Savoir ce qui se passe précisément derrière les grilles est presque impossible : les autorités albanaises se refusent à tout commentaire, renvoyant vers les Italiens.

Interrogé par l'AFP pour savoir combien de personnes se trouvent dans les camps, quelles sont leurs conditions de vie et quel est l'avenir de ces installations, le ministère italien de l'Intérieur a expliqué que le ministre avait "répondu à plusieurs reprises sur ces points".

- CPR -

Face à cet échec, l'Italie voudrait transformer ces camps en centres de rétention pour migrants en situation irrégulière (CPR). Une évolution qui risquerait d'être retoquée par la justice européenne, estime M. Schiavone.

"L'échec du protocole signé avec l'Albanie a poussé le gouvernement (italien) à le transformer en autre chose qui - comme l'a déjà réaffirmé la magistrature italienne - contredit la directive européenne sur les retours : à savoir qu'il n'est en aucun cas prévu que la détention administrative d'étrangers en attente d'expulsion en Italie puisse être effectuée sans un pays non membre de l'Union européenne", explique-t-il.

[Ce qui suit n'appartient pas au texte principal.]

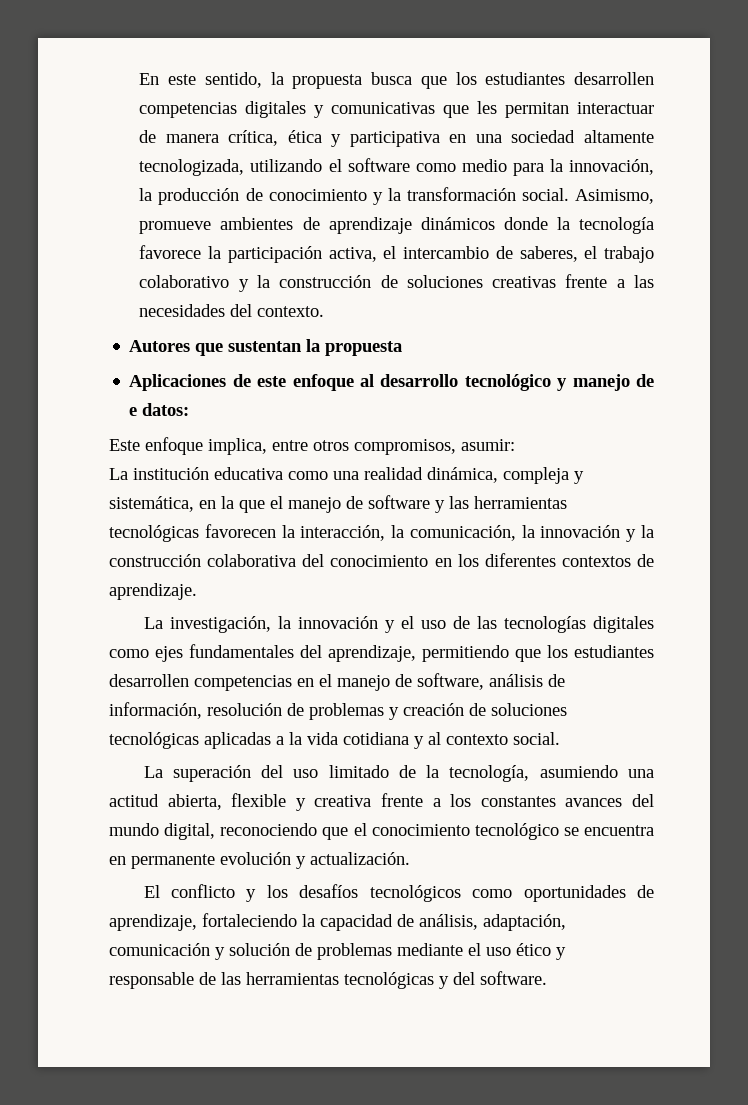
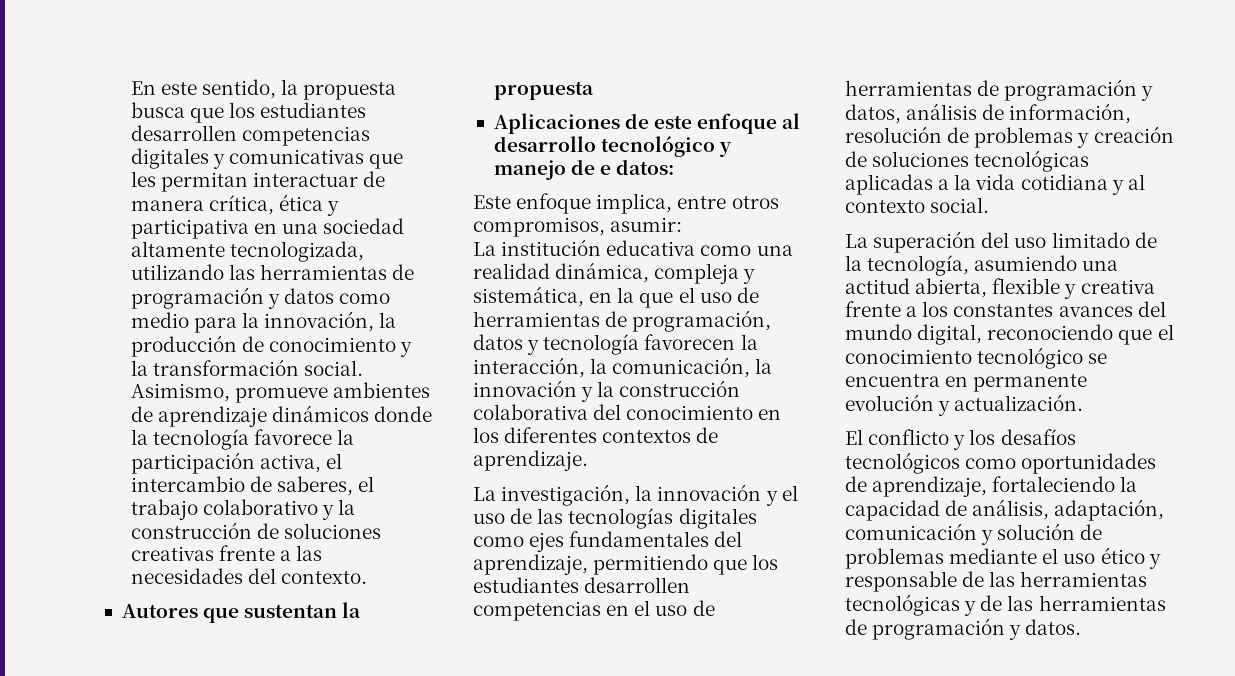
[328,158,410,172] el software -> [228,264,415,280] [130,287,334,309] las herramientas de programación y datos
[288,495,567,513] [109,525,199,542] manejo de software y las herramientas tecnológicas -> [699,287,759,303] [473,310,772,332] [473,334,640,355] uso de herramientas de programación, datos y tecnología
[337,673,484,691] manejo de software, -> [655,600,715,616] [845,79,1154,101] [845,104,901,124] uso de herramientas de programación y datos,
[453,971,547,985] del software. -> [980,595,1166,611] [845,618,1082,640] de las herramientas de programación y datos.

Quelque chose qui pourrait évoluer dans quelques mois si le "règlement retour", actuellement en débat au Parlement européen, est adopté : il ouvrirait la voie à la création de centres pour migrants en dehors des frontières de l'UE.

Arrivée au pouvoir en 2022, la Première ministre italienne Giorgia Meloni, cheffe du parti post-fasciste Fratelli d'Italia (FDI) qui a fait de la lutte contre l'immigration l'un des piliers de sa communication, espère "obtenir ce qu'elle n'a pas obtenu du pacte (avec l'Albanie), en particulier la possibilité de recourir à des expulsions expéditives", analyse Filippo Furri, de l'ONG ARCI.

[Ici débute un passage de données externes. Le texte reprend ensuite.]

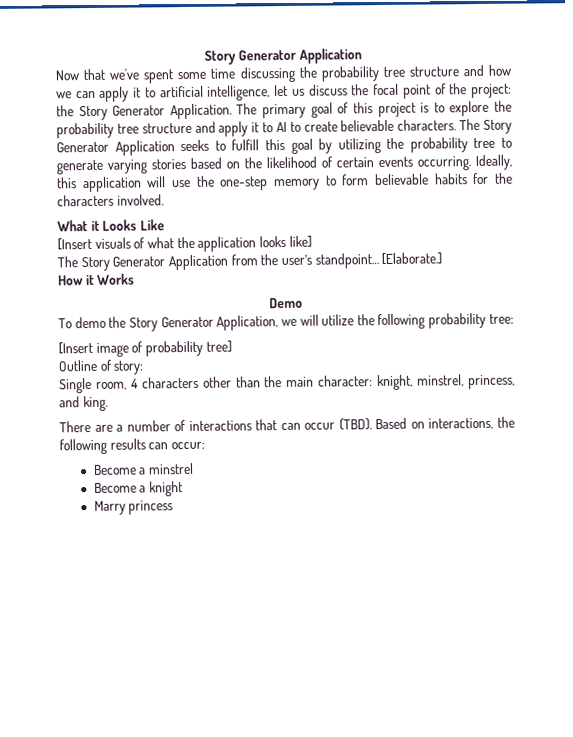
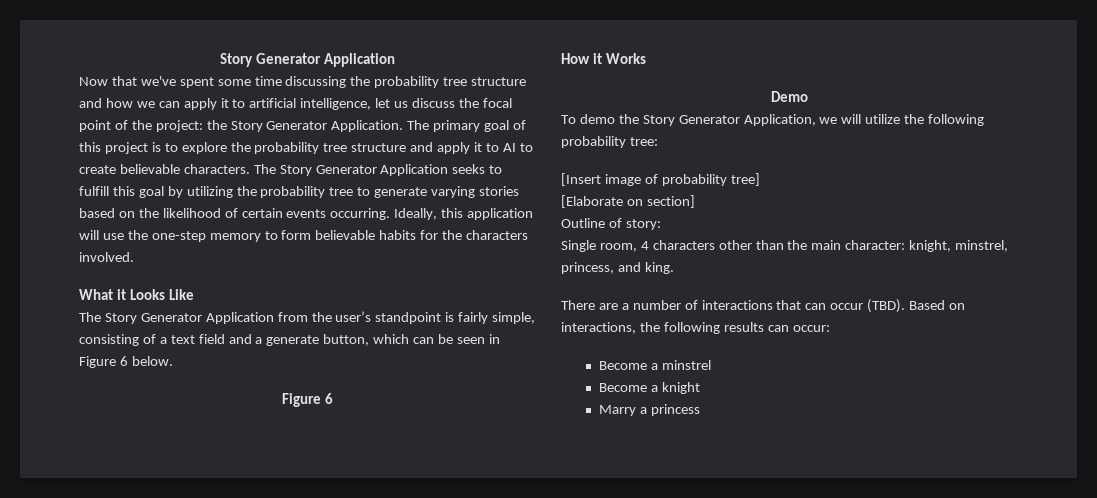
[57,235,312,252] // [Insert visuals of what the application looks like] -> (194, 294) none
[314,252,443,269] standpoint… [Elaborate.] -> [375,312,536,324] [79,334,500,346] [79,356,173,368] [282,393,333,407] standpoint is fairly simple, consisting of a text field and a generate button, which can be seen in Figure 6 below. // Figure 6
(232, 346) none -> [561,195,695,208] // [Elaborate on section]
(126, 507) none -> [639,407,647,414] a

"L'espoir est que ces pratiques soient jugées illégales, ou économiquement insoutenables, et que l'UE revoit son approche", ajoute cet anthropologue.

Mais le risque pour les migrants est que "cette expérimentation italienne se propage à d'autres pays".

En visite en Albanie au printemps, le Premier ministre britannique Keir Starmer avait évoqué son souhait de créer des "hubs de retour".

Edi rama, son homologue albanais, avait alors été très clair : "Le modèle que nous avons apporté en Albanie en coopération avec l'Italie (...) est un modèle qui prend du temps pour être testé. S'il fonctionne, il pourra être reproduit. Mais pas en Albanie, dans d'autres pays de la région".